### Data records
□ □ □ □

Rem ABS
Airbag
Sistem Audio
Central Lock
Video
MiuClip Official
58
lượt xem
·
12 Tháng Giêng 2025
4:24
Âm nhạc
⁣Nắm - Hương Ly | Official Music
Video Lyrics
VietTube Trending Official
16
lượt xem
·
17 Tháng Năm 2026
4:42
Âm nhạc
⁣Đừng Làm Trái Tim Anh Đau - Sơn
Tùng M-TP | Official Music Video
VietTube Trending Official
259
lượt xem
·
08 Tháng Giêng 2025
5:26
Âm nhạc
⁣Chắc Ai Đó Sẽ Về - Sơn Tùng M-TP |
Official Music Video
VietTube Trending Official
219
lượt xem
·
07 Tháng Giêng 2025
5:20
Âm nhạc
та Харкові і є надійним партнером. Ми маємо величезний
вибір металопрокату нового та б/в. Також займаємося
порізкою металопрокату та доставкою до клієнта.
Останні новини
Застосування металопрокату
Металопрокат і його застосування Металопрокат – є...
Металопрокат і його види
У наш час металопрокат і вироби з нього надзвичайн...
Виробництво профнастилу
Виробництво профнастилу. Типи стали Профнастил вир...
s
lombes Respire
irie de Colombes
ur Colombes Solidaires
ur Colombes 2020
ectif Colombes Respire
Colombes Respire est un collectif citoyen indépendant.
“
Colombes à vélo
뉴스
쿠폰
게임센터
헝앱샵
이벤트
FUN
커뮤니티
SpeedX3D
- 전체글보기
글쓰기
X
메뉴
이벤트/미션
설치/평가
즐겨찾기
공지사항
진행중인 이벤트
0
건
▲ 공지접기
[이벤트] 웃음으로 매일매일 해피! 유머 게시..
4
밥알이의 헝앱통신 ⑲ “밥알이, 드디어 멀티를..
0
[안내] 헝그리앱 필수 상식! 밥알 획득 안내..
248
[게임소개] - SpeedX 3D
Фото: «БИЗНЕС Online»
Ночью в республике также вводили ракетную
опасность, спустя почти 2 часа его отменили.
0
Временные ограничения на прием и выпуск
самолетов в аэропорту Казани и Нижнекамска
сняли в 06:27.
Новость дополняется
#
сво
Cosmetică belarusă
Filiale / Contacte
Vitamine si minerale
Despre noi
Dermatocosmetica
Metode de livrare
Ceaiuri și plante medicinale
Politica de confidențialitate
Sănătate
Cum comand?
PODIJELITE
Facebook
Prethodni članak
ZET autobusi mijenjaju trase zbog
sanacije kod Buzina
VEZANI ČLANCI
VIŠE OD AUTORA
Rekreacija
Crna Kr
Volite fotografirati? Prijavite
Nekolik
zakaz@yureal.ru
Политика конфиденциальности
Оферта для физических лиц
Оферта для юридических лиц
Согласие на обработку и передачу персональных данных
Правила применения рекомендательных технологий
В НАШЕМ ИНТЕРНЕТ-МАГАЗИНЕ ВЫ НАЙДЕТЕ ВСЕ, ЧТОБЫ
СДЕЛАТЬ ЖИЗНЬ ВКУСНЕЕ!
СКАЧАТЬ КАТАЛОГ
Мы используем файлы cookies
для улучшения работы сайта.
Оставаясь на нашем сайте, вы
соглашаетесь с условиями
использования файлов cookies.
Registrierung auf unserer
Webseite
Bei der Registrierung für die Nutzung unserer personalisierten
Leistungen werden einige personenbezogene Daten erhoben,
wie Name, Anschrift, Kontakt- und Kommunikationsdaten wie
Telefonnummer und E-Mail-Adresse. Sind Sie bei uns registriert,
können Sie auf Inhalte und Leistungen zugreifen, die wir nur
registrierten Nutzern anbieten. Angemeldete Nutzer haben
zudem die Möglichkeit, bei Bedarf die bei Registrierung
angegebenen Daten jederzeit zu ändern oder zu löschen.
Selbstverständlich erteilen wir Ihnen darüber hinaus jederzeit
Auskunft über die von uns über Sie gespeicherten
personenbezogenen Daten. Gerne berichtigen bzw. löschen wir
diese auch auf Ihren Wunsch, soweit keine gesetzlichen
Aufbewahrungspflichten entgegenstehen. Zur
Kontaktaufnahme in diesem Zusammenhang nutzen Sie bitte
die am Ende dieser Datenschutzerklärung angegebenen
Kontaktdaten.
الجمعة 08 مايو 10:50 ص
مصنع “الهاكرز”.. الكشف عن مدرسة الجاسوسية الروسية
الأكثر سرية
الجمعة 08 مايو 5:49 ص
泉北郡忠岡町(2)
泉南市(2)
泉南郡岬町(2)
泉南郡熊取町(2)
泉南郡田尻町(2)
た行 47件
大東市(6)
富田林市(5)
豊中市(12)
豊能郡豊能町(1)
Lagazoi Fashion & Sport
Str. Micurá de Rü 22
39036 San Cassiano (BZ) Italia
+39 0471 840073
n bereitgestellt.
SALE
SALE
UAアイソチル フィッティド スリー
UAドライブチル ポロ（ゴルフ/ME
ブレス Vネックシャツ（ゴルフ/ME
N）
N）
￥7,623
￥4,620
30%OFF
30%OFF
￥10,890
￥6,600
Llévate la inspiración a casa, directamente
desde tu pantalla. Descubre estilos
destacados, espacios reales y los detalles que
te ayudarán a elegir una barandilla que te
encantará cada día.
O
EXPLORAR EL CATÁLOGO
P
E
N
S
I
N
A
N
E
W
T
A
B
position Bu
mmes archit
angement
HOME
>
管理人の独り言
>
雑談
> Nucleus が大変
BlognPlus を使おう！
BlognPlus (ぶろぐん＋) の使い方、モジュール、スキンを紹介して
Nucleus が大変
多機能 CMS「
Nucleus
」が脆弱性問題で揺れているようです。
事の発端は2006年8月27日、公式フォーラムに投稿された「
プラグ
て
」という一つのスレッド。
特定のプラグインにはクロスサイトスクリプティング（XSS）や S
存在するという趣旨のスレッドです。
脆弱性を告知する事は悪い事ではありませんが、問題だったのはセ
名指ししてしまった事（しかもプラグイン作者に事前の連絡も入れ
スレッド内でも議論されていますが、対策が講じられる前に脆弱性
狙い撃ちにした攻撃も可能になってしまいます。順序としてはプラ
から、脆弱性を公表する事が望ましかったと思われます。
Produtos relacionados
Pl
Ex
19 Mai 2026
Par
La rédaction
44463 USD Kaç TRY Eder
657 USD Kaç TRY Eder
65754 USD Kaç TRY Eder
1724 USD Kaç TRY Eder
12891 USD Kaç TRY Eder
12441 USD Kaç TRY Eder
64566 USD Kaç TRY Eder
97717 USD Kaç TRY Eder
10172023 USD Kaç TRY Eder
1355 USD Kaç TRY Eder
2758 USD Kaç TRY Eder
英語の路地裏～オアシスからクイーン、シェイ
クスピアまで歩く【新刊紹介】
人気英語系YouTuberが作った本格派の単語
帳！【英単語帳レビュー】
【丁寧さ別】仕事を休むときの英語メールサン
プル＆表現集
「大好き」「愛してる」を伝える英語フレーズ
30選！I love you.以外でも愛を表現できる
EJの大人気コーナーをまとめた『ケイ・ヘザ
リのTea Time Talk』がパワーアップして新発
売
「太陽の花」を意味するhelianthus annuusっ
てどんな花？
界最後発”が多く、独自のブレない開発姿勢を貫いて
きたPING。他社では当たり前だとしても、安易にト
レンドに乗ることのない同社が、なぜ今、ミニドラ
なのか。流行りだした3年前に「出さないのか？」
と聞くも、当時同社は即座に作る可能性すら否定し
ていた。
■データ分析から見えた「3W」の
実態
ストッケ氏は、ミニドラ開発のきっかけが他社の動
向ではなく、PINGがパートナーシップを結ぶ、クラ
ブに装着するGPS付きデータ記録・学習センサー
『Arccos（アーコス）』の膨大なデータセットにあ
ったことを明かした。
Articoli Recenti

□ □ □ □

### WORK REQUEST
Copy the data above word for word, from its first line through the line containing "irie de Colombes", including both of those lines.

### TASK SOLUTION
Rem ABS
Airbag
Sistem Audio
Central Lock
Video
MiuClip Official
58
lượt xem
·
12 Tháng Giêng 2025
4:24
Âm nhạc
⁣Nắm - Hương Ly | Official Music
Video Lyrics
VietTube Trending Official
16
lượt xem
·
17 Tháng Năm 2026
4:42
Âm nhạc
⁣Đừng Làm Trái Tim Anh Đau - Sơn
Tùng M-TP | Official Music Video
VietTube Trending Official
259
lượt xem
·
08 Tháng Giêng 2025
5:26
Âm nhạc
⁣Chắc Ai Đó Sẽ Về - Sơn Tùng M-TP |
Official Music Video
VietTube Trending Official
219
lượt xem
·
07 Tháng Giêng 2025
5:20
Âm nhạc
та Харкові і є надійним партнером. Ми маємо величезний
вибір металопрокату нового та б/в. Також займаємося
порізкою металопрокату та доставкою до клієнта.
Останні новини
Застосування металопрокату
Металопрокат і його застосування Металопрокат – є...
Металопрокат і його види
У наш час металопрокат і вироби з нього надзвичайн...
Виробництво профнастилу
Виробництво профнастилу. Типи стали Профнастил вир...
s
lombes Respire
irie de Colombes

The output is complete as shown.